Alexander Litvinov started his film career in Baku, Azerbaijan, making a number of films about working people, both at work and at leisure, as well as detective and adventure films. He first became attracted to the Russian Far East in 1927, shortly after he joined the USSR state production company, Sovkino, when he read a short article about the Udege people in a Moscow journal.
The following year, he received the funding to go to region where the Udege live, in the forests north of Vladivostok, and here he made two films, Forest People and Through the Ussuri Area. Both these films were based on the writings and advice of Vladimir Arsenyev (1872-1930), a former military officer, topographer and self-trained ethnographer who lived in Vladivostok.
These films brought Litvinov international success and he was favourably compared to Robert Flaherty, whose works were extremely popular in the USSR at that time. They also enabled him to get funding for three further expeditions to the Russian Far East, the first to the Kamchatka Peninsula in 1929-30, and the second to Chukotka in 1932-33.
During these later trips, he also made films of ethnographic interest among the local indigenous populations. However, these did not have the authenticity of his Udege films since not only did he sometimes use professional actors who were not from the local region, but also, in conformity with a more general pattern in kulturfilms made in the USSR at the time, these films dwelt less on traditional forms of life and increasingly on the benefits that these indigenous groups were supposedly deriving from being integrated into the Soviet Union, even when this was in flagrant contradiction with reality.

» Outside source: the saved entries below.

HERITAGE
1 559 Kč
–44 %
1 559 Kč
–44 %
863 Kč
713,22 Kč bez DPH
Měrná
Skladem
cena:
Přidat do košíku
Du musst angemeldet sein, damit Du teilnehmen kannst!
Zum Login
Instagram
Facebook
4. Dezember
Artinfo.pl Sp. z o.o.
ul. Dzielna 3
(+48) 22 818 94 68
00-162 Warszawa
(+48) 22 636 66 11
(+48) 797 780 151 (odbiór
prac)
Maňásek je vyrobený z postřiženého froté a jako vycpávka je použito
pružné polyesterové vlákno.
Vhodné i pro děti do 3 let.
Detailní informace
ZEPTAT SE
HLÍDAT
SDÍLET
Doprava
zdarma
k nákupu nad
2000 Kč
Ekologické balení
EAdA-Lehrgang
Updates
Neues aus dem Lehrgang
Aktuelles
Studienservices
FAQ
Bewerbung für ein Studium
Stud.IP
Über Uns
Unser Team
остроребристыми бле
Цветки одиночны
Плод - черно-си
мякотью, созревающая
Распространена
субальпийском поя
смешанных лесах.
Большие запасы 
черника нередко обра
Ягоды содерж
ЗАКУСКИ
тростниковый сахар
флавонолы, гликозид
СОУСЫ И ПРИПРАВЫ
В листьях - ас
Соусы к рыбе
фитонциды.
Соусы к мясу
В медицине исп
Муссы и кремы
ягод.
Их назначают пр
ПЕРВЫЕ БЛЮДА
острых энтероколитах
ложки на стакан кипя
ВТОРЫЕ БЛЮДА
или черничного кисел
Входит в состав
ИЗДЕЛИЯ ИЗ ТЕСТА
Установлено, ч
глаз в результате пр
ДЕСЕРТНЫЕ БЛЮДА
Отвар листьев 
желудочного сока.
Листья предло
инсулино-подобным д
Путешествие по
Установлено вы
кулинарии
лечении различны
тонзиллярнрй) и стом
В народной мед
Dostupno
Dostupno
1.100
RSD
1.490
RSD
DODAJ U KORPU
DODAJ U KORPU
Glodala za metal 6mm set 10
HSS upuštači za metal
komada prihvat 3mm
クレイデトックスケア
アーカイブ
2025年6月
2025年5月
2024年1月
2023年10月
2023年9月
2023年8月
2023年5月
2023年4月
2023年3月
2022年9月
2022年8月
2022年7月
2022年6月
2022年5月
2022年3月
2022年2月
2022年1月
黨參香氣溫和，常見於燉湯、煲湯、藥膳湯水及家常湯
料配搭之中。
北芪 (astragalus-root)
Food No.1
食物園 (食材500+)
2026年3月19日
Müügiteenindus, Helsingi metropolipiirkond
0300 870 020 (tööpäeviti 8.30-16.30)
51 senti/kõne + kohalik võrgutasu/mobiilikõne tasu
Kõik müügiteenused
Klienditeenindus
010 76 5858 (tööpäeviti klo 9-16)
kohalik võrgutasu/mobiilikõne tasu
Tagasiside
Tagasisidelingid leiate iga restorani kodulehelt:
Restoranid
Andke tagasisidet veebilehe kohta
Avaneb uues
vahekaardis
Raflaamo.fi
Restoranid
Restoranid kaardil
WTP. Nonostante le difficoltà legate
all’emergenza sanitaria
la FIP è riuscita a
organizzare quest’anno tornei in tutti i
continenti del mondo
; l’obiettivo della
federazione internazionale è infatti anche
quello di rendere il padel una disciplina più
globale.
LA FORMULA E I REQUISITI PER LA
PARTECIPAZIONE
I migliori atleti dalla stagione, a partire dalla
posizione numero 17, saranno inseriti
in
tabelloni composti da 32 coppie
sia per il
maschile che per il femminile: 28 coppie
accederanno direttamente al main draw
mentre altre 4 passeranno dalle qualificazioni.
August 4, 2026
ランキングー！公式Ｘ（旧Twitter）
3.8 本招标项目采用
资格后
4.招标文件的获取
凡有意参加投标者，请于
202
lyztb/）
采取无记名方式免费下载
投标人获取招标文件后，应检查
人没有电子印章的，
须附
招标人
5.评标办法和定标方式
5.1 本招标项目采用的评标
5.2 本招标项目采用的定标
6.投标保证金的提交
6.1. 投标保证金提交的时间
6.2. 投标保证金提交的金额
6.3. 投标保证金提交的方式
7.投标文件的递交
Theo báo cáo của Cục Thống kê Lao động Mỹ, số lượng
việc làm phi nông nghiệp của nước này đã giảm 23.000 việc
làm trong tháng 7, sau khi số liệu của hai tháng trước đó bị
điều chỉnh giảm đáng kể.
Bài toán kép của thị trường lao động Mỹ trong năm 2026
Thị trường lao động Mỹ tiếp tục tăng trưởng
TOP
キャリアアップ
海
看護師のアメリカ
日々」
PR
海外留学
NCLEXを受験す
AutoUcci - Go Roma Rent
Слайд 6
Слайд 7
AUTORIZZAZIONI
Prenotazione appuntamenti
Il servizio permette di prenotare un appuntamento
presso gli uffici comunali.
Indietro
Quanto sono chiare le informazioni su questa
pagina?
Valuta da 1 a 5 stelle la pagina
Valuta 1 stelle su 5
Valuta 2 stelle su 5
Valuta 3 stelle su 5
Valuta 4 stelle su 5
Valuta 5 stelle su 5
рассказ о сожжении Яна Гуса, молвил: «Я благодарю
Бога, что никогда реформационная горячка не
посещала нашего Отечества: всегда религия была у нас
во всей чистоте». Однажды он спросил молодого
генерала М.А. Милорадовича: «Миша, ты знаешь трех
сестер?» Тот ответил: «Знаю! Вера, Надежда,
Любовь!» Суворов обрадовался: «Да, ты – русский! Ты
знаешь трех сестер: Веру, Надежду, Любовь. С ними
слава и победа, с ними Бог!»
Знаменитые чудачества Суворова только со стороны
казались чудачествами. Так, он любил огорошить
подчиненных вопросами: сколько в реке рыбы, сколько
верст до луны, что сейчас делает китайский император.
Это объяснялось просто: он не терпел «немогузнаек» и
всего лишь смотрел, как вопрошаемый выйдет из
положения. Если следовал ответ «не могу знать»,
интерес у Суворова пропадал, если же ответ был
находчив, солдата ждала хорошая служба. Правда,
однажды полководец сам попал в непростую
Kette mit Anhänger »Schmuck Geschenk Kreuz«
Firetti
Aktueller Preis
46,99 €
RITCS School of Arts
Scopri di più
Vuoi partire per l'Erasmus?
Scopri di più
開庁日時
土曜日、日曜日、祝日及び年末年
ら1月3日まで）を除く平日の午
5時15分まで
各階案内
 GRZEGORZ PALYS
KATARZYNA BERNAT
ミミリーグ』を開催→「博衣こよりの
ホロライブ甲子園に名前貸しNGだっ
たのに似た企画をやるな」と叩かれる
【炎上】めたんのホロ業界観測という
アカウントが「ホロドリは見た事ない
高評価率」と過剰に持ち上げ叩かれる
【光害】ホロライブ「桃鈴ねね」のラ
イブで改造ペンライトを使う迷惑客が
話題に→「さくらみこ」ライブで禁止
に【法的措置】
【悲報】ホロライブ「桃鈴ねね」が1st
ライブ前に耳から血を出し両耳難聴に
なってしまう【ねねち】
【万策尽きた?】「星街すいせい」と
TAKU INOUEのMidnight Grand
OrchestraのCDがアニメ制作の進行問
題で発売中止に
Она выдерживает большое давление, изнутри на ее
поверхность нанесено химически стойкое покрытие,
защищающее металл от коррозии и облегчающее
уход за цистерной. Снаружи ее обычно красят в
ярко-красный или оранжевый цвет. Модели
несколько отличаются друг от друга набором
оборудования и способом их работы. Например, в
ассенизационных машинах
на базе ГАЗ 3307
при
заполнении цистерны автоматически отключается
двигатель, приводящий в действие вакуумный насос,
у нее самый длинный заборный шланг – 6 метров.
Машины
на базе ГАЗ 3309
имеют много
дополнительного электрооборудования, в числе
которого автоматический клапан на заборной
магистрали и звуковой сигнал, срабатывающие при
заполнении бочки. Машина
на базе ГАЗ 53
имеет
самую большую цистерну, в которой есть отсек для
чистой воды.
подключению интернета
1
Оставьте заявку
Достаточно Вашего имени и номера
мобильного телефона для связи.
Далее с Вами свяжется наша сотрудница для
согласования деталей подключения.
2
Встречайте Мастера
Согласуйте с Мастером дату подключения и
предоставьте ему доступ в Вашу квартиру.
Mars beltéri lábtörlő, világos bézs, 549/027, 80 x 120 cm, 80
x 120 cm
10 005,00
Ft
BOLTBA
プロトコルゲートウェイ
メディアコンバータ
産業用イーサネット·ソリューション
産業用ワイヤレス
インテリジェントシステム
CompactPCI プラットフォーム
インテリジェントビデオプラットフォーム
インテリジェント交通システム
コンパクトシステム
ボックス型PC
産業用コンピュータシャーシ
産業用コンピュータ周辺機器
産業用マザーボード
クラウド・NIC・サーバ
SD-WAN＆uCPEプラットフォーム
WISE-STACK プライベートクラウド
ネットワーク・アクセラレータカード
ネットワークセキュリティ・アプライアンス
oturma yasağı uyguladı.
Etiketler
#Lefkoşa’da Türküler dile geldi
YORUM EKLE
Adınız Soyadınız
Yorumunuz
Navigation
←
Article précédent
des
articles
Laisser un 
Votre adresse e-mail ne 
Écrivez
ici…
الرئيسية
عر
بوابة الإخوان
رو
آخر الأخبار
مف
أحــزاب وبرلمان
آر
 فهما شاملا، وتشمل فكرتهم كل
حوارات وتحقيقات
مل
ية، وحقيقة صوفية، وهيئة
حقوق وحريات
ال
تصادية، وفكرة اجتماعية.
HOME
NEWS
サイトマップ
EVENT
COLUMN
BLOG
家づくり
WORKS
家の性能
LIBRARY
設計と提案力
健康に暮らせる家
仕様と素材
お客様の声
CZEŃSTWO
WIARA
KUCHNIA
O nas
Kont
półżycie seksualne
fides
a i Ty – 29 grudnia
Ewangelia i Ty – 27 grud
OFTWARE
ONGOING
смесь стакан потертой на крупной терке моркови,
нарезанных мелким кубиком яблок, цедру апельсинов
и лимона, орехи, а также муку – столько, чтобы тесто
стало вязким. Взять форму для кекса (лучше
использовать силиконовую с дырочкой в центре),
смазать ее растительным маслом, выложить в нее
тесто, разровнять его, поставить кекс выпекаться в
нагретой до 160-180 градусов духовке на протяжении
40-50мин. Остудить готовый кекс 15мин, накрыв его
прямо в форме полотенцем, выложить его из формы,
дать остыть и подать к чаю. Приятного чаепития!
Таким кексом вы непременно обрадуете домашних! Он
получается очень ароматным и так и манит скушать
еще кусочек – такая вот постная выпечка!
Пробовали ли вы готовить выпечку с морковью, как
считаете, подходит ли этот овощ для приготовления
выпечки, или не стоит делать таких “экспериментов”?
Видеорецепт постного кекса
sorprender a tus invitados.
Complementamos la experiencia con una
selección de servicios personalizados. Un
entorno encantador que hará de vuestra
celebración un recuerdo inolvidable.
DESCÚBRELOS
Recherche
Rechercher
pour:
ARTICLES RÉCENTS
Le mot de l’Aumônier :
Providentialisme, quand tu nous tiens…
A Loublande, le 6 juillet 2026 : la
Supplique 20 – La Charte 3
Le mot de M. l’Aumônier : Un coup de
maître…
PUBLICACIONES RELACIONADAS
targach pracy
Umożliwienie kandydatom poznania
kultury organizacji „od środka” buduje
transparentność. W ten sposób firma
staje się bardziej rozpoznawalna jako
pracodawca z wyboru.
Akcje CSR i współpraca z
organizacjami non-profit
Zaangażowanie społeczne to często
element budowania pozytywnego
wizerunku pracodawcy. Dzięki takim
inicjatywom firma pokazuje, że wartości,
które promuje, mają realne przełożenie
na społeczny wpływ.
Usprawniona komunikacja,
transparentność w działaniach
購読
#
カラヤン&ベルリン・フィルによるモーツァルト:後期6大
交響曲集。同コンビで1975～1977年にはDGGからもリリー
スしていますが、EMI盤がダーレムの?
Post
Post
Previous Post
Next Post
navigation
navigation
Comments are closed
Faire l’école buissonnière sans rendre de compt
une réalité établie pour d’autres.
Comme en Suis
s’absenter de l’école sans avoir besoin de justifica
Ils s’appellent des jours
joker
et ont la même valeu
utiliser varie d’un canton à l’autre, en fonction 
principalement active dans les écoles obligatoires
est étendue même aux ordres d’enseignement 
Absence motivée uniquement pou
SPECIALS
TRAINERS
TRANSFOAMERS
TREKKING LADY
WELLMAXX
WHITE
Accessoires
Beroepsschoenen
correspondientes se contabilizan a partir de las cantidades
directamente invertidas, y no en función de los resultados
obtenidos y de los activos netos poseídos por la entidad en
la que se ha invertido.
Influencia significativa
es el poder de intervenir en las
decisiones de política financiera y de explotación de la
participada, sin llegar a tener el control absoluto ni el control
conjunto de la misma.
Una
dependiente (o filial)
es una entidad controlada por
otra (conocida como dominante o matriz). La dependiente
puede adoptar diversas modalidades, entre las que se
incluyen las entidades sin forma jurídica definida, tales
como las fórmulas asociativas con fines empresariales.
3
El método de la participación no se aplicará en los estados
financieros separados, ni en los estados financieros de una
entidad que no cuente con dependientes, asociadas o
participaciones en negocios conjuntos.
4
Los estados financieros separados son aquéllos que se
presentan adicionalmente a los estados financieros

In 1934, Litvinov returned again to Kamchatka where he made two entirely fictional films, with professional actors in the lead roles. In both films, the hero (male in one case, female in the other) represents the bringing to bear of the technologically and culturally innovative values of the Soviet Union on the taming of nature and the transformation of social backwardness in the Far East.
It was possibly because these films were so clearly ‘on-message’, coupled with the fact that he spent so much of his time in the Far East in the 1930s, that Litvinov managed to escape the Stalinist purges that claimed several of his colleagues during that period. He later joined the West-Siberia studio and based first in Novosibirsk and later in Yekaterinburg, he contributed to the formation of strong regional documentary film-making centres.
Text : Sarkisova 2017: 84-95, 108-111, 208.